Despite a more challenging environment for mental healthcare and healthcare in general amid recent funding cuts, there are several paths forward in strengthening HIV care to be more supportive of whole-person health. For example, resilience-focused interventions and peer support programs are evidence-based methods for improving quality of life for people living with HIV, not just clinical outcomes [11]. As a Person-Centered Care Advocacy Fellow with the International AIDS Society, Annie Potts emphasized how much “people really need spaces where they can talk openly about their issues with other people that get it without having to explain or justify their experiences. Peer support builds community and reduces isolation.” This is at the core of person-centered approaches in psychiatry and mental healthcare, as well: seeing an entire person and their social network as the core of the illness experience, rather than the individual as an isolated clinical unit.

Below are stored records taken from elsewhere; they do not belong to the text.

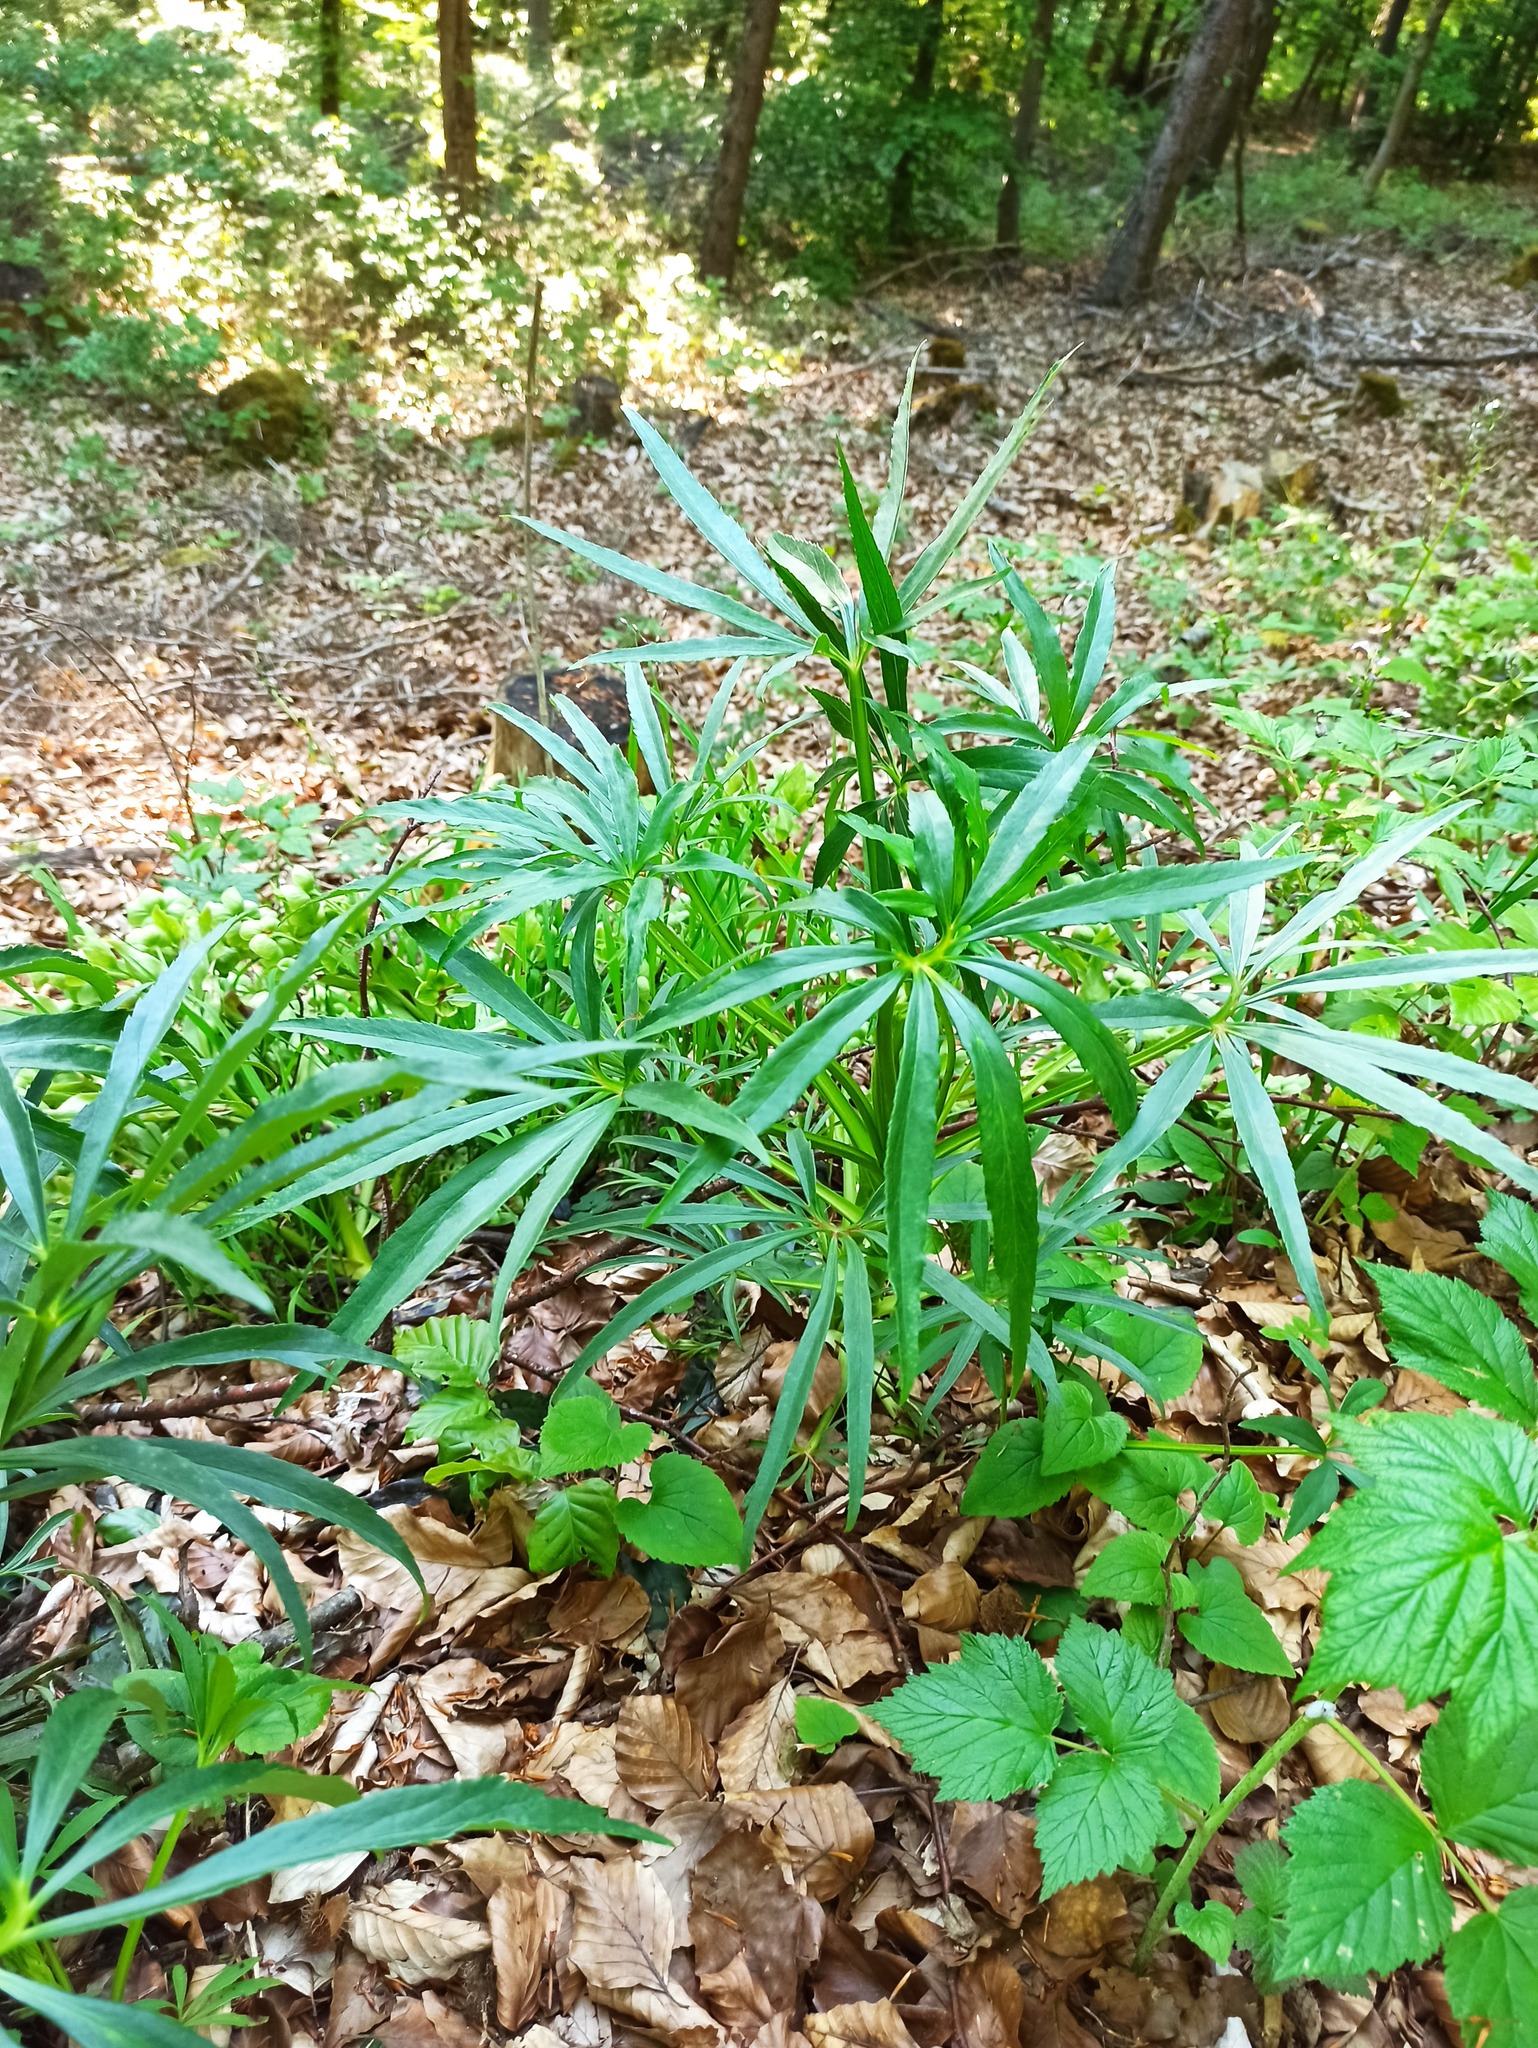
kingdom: Plantae
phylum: Tracheophyta
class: Magnoliopsida
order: Ranunculales
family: Ranunculaceae
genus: Helleborus
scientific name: Helleborus foetidus
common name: Stinking hellebore
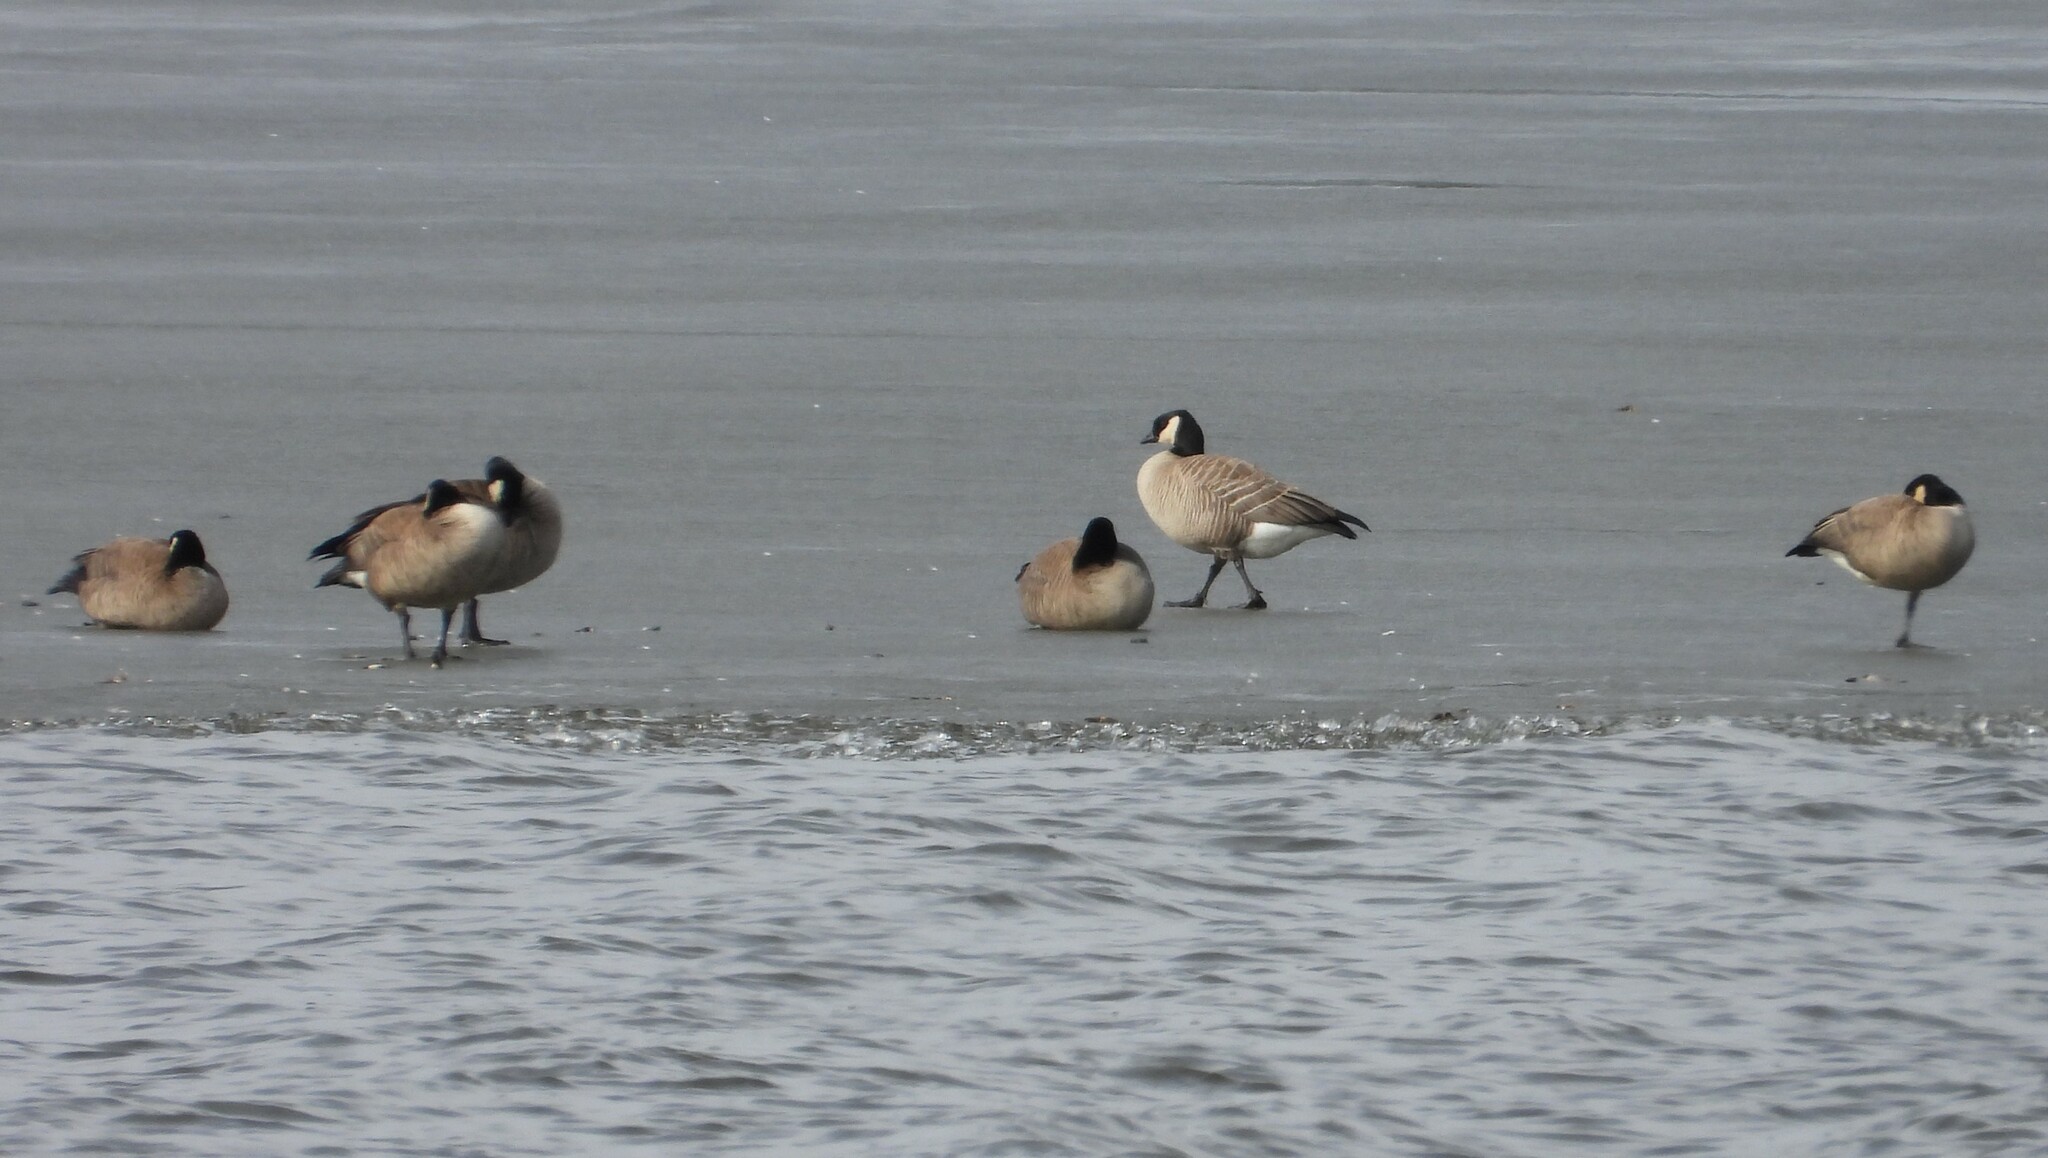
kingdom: Animalia
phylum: Chordata
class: Aves
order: Anseriformes
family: Anatidae
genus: Branta
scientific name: Branta hutchinsii
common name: Cackling goose
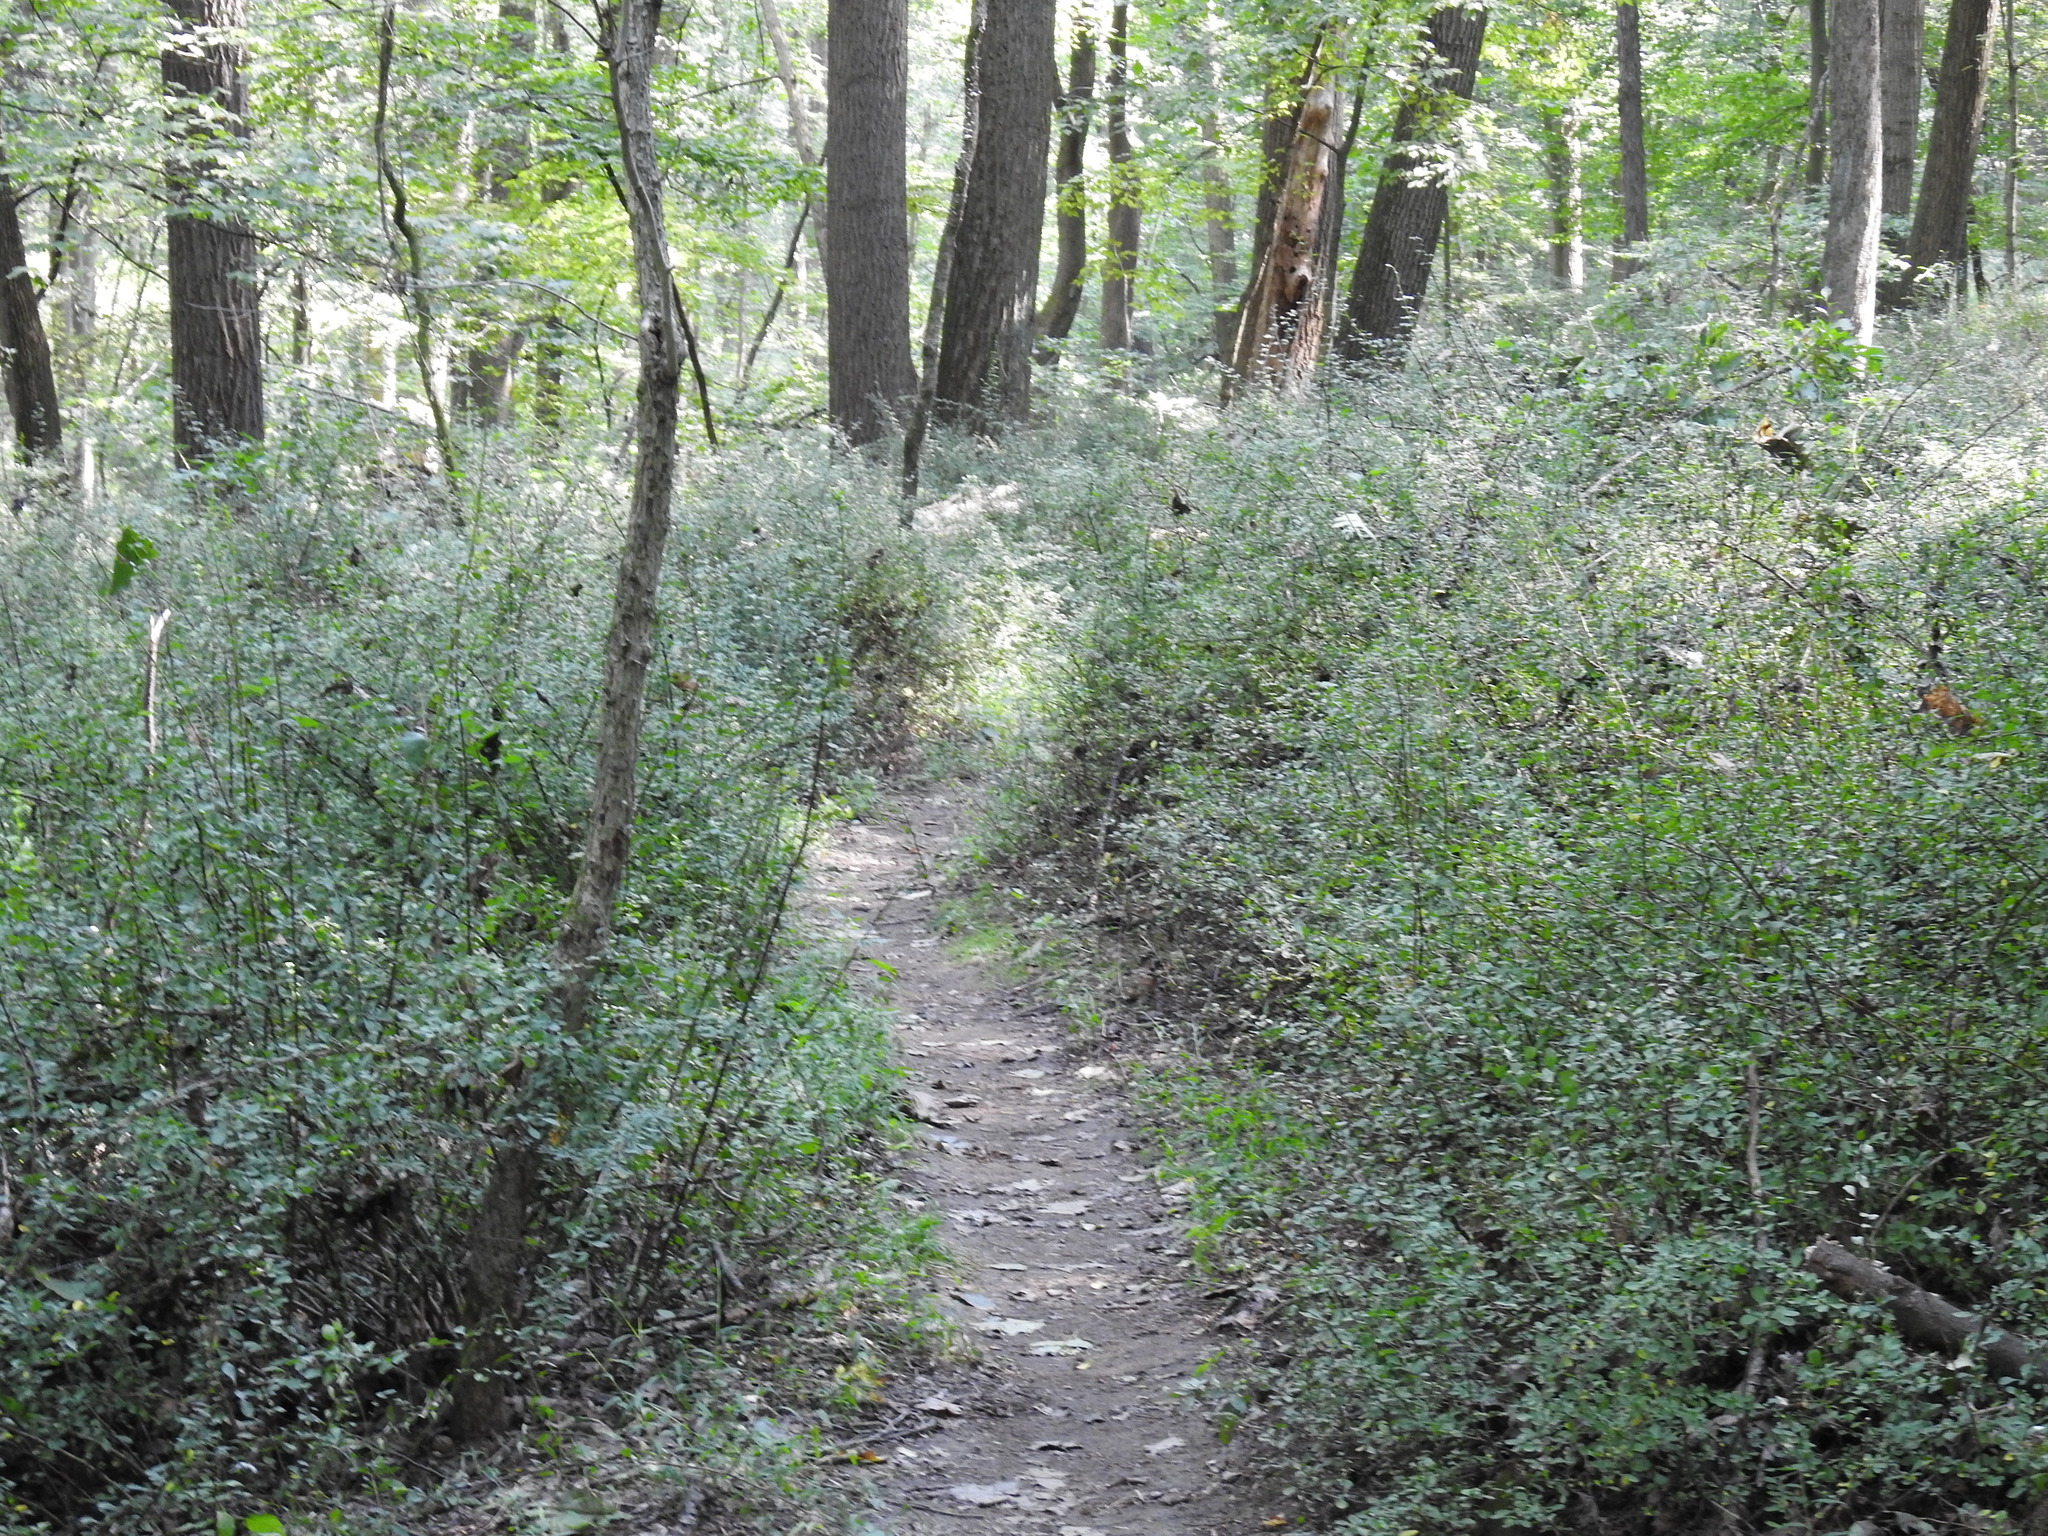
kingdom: Plantae
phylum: Tracheophyta
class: Magnoliopsida
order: Ranunculales
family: Berberidaceae
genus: Berberis
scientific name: Berberis thunbergii
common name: Japanese barberry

By ensuring that providers caring for HIV positive people proactively assess mental health concerns, housing issues, social support, and other determinants of health, treatment plans can be more efficient in addressing multiple aspects of a patient’s concerns at once [12]. Reid underscored the importance of providers in all specialties collaborating to ensure that patients are met where they are, nonjudgmentally. “Whether it be a hangnail or cancer, when people walk into a doctor’s office they’re intimidated” and this intimidation can become a major barrier when dealing with stigmatized conditions: “Especially when you’re talking about HIV or STIs, doctors become accusers. You have the impression that they’ve formulated their diagnosis before they’ve even spoken to the person.” Potts advocates for better training for providers to be more aware of their demeanor and immense influence on the mental health of those they care for. At the same time, she recognizes how compassion fatigue and burnout impacts HIV advocates, stating how “just because we’re helping doesn’t mean we’re immune”, so community check-ins, debriefs, and compassionate supervision in clinical settings can go a long way. All of these perspectives, along with intervention research, emphasize that person-centered mental healthcare is essential, not accessory, to the treatment of any illness, particularly HIV/AIDS. As Reid succinctly put it, “sometimes the most foundational aspects are the things that we ignore the most in mental health.”